Deze uitspraak gaat over het besluit van de minister tot het vaststellen van de subsidie op nihil en de terugvordering van het als voorschot uitbetaalde subsidiebedrag. Eiser is het hier niet mee eens.
1.2.
De rechtbank komt in deze uitspraak tot het oordeel dat het beroep van eiser ongegrond is
.De minister heeft zich op goede gronden op het standpunt gesteld dat uit de door eiser overgelegde stukken niet kan worden opgemaakt dat de subsidiabele activiteiten zijn verricht en dat de terugvordering van het gehele subsidiebedrag niet onevenredig is. Eiser krijgt dus geen gelijk. Hierna legt de rechtbank uit hoe zij tot dit oordeel komt en welke gevolgen dit oordeel heeft.
1.3.
Onder 2 staat het procesverloop in deze zaak.

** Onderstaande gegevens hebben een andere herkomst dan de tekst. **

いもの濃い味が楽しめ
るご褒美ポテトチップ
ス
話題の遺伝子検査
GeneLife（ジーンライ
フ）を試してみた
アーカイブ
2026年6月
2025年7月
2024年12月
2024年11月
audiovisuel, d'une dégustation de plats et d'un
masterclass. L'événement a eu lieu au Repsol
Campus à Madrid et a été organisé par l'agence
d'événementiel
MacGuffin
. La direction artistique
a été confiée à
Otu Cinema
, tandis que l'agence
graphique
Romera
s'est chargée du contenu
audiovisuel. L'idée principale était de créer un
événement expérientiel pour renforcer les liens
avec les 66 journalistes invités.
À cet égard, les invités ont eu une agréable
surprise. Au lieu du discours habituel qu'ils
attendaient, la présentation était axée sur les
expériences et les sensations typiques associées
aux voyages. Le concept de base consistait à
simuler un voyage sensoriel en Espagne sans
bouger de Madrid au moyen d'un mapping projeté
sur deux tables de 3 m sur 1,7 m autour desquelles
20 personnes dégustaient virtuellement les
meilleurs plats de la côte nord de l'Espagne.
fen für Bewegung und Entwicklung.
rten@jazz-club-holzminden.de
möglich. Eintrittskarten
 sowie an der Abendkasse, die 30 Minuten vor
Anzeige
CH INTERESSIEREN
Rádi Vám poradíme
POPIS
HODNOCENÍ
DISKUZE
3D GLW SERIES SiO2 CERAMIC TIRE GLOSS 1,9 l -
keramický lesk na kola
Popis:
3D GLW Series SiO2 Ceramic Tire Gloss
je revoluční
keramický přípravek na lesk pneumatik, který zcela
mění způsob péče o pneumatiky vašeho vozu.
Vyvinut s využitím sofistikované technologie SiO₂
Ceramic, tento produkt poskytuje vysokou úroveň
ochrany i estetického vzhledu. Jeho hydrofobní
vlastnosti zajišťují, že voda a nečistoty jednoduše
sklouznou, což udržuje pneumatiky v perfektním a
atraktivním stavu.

Onder 3 staan de van belang zijnde feiten en omstandigheden die hebben geleid tot het bestreden besluit. De beoordeling door de rechtbank volgt vanaf 5. Aan het eind staat de beslissing van de rechtbank en de gevolgen daarvan.

Procesverloop

2.1.
De minister heeft met het primaire besluit van 13 juli 2023 de subsidie vastgesteld op € 0,- en het verstrekte voorschot van € 73.462,27 teruggevorderd. Met het bestreden besluit van 19 april 2024 op het bezwaar van eiser is de minister hierbij, met verbeterde motivering, gebleven.
2.2.
Eiser heeft beroep ingesteld tegen het bestreden besluit.
2.3.
De minister heeft een verweerschrift ingediend.
2.4.
De rechtbank heeft het beroep op 1 september 2025 op zitting behandeld gelijktijdig met de zaken 24/4625, 24/4750 en 24/9187. Hieraan hebben deelgenomen: de gemachtigden van eiser en de gemachtigden van de minister.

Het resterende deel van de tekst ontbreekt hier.